Nur in Deutschland scheint das niemand so richtig verstanden zu haben. Hier wird ausgerechnet an der Bildung an allen Ecken und Enden gespart. Das fängt in den Schulen an und hört bei Museen und Theatern noch lange nicht auf. Ein Prunkbau wie die Elbphilharmonie, von dem nur eine kleine Elite der Stadt profitieren wird, ist den Hamburger Politikern wichtiger als der Zugang zu den Öffentlichen Bücherhallen oder den Schätzen der Museen. Sicher, gemessen an den Besucherzahlen, ist das Altonaer Museum kein Publikumsmagnet. Aber sollte man nicht mal fragen, woran das eigentlich liegt, statt so ein altes Haus einfach zu schließen?
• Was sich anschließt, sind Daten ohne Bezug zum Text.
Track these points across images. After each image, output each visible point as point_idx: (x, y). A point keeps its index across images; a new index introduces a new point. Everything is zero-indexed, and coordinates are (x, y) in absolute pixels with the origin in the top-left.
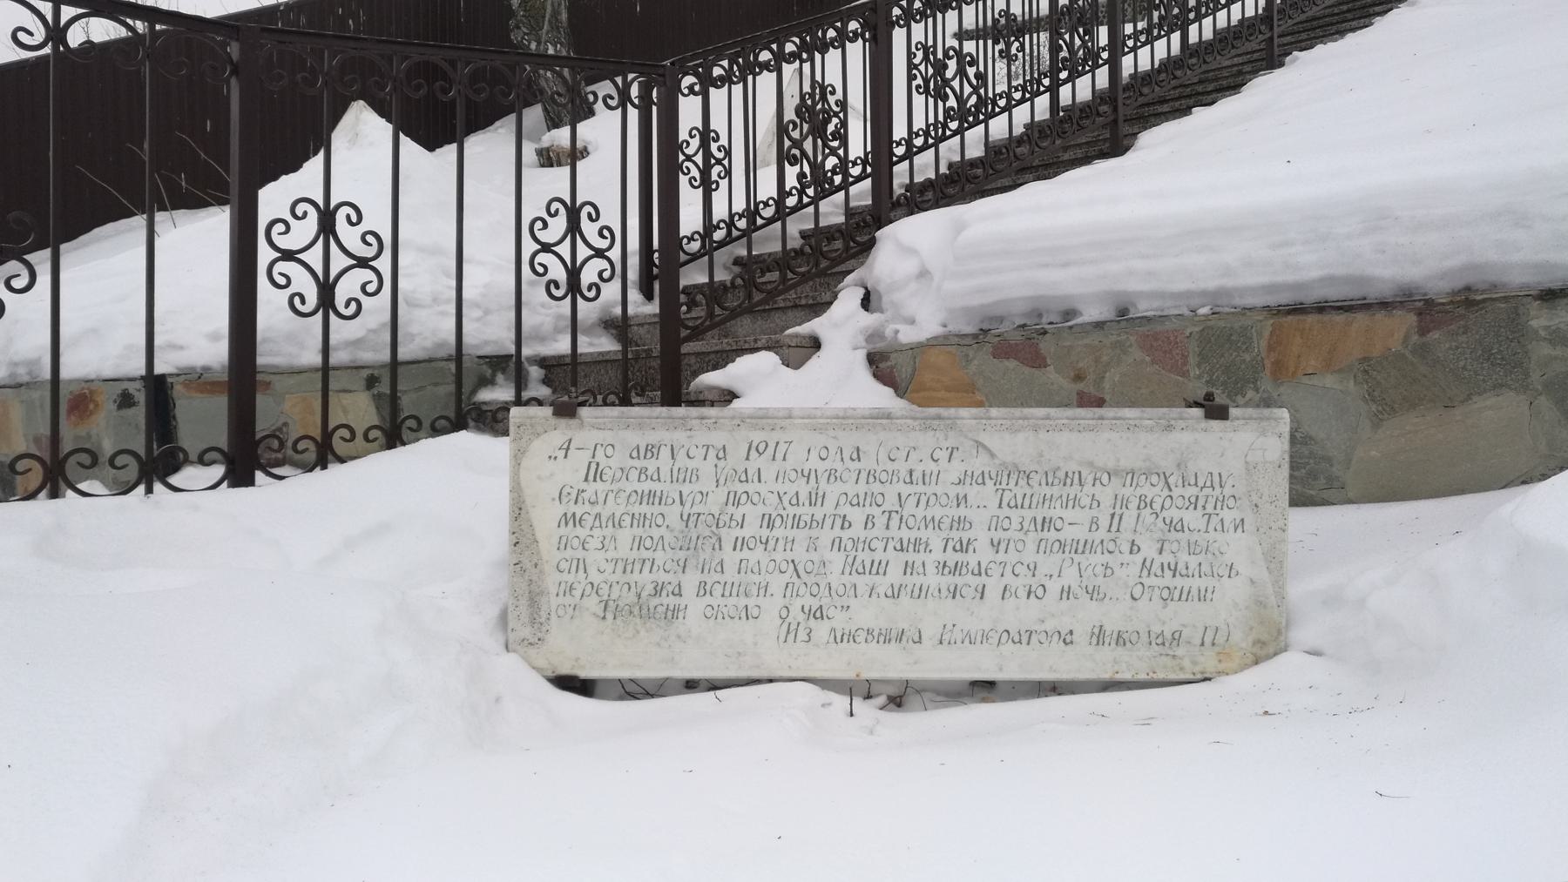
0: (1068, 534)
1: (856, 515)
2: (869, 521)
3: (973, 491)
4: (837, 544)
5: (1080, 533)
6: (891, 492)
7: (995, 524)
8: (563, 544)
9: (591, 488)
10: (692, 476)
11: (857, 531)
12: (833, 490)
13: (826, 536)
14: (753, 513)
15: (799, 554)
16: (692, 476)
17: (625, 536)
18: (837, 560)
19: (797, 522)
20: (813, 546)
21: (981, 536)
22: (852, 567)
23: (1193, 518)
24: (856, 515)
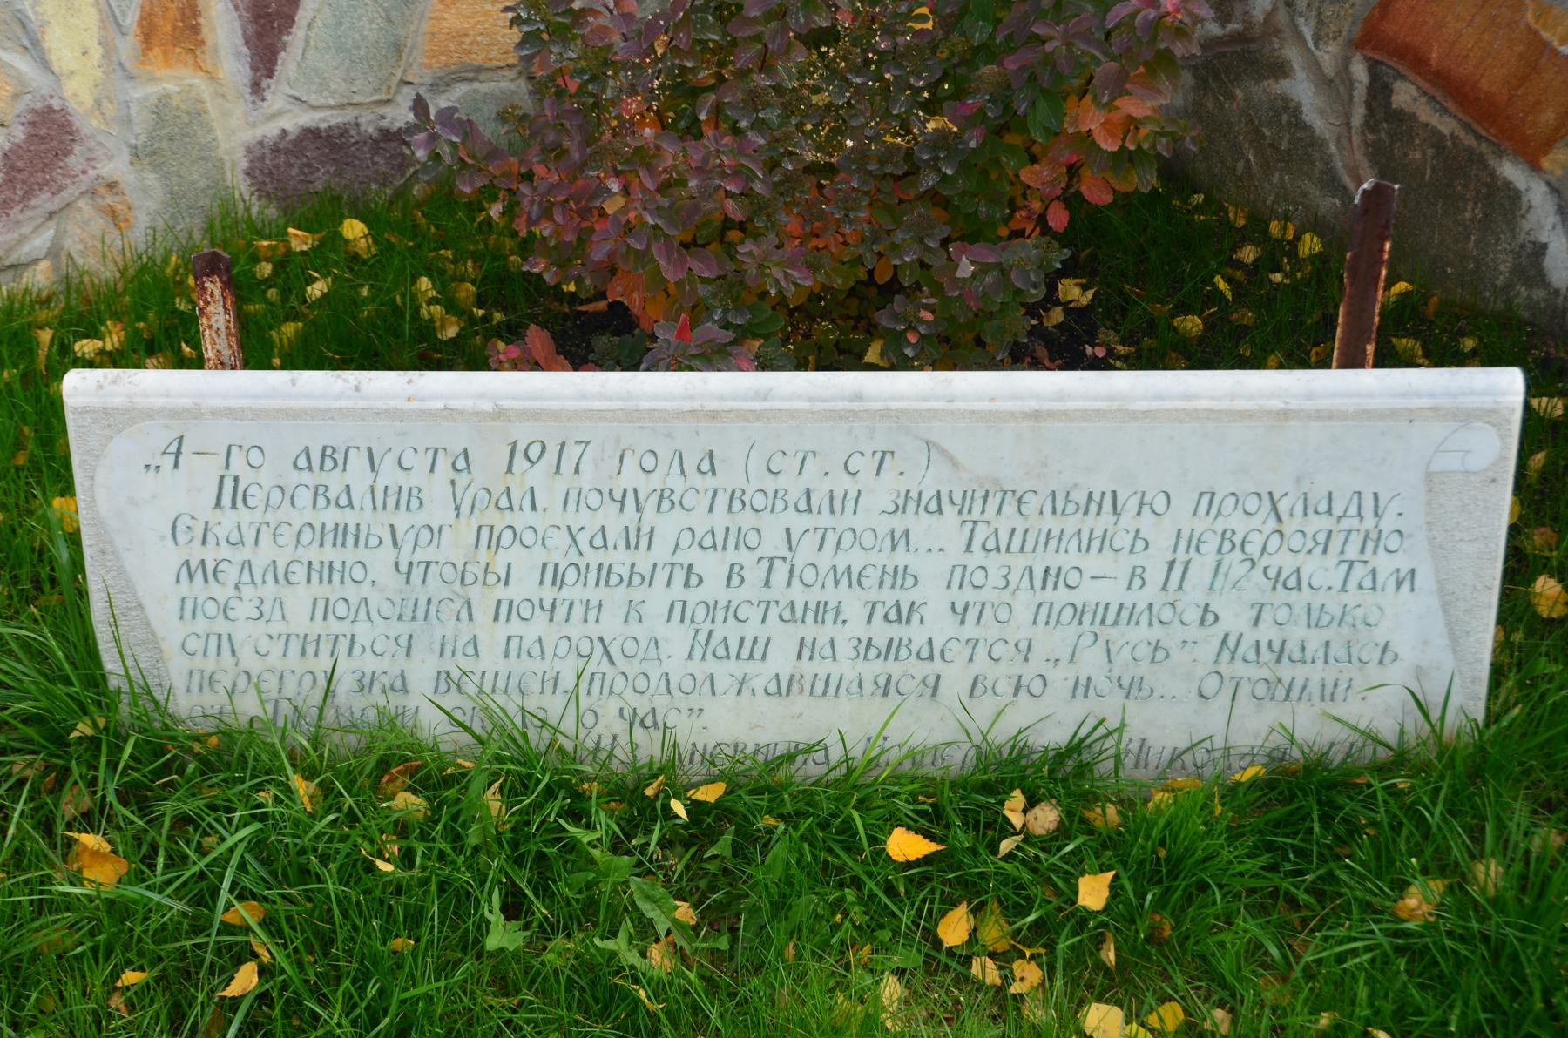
0: (1089, 593)
1: (712, 566)
2: (733, 575)
3: (920, 525)
4: (679, 611)
5: (1111, 592)
6: (773, 528)
7: (959, 577)
8: (189, 610)
9: (227, 521)
10: (409, 499)
11: (714, 589)
12: (668, 525)
13: (657, 599)
14: (524, 563)
15: (611, 625)
16: (409, 499)
17: (299, 598)
18: (677, 639)
19: (604, 574)
20: (633, 613)
21: (933, 596)
22: (706, 646)
23: (1321, 570)
24: (712, 566)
Nun ist der Plan der Schließung ja zum Glück vom Tisch – aus welchen taktischen Überlegungen heraus auch immer. Aber damit ist ja das Problem an sich noch nicht beseitigt. Der Erhalt des Museums kostet Geld. Wird die Stadt bereit sein, zu investieren? Werden die Verantwortlichen erkennen, dass die Zukunft dieser Stadt vor allem davon abhängt, wie viele gut gebildete Menschen in ihr leben? Letzten Endes ist doch auch die ganze Integrationsdebatte eine Frage der Bildung. Türken mit einer guten Berufsausbildung sind deutlich besser integriert als jene, die nicht mal einen Hauptschulabschluss haben. Und der zunehmende Fachkräftemangel im Land kann auch nur durch eine solide Ausbildung aller Kinder behoben werden. Kulturelle Bildung sollte da ganz selbstverständlich dazu gehören. Und das nicht nur, weil es viel Spaß machen kann, in alten Schätzen zu stöbern und sich spielerisch auf die Suche nach den eigenen Wurzeln zu begeben.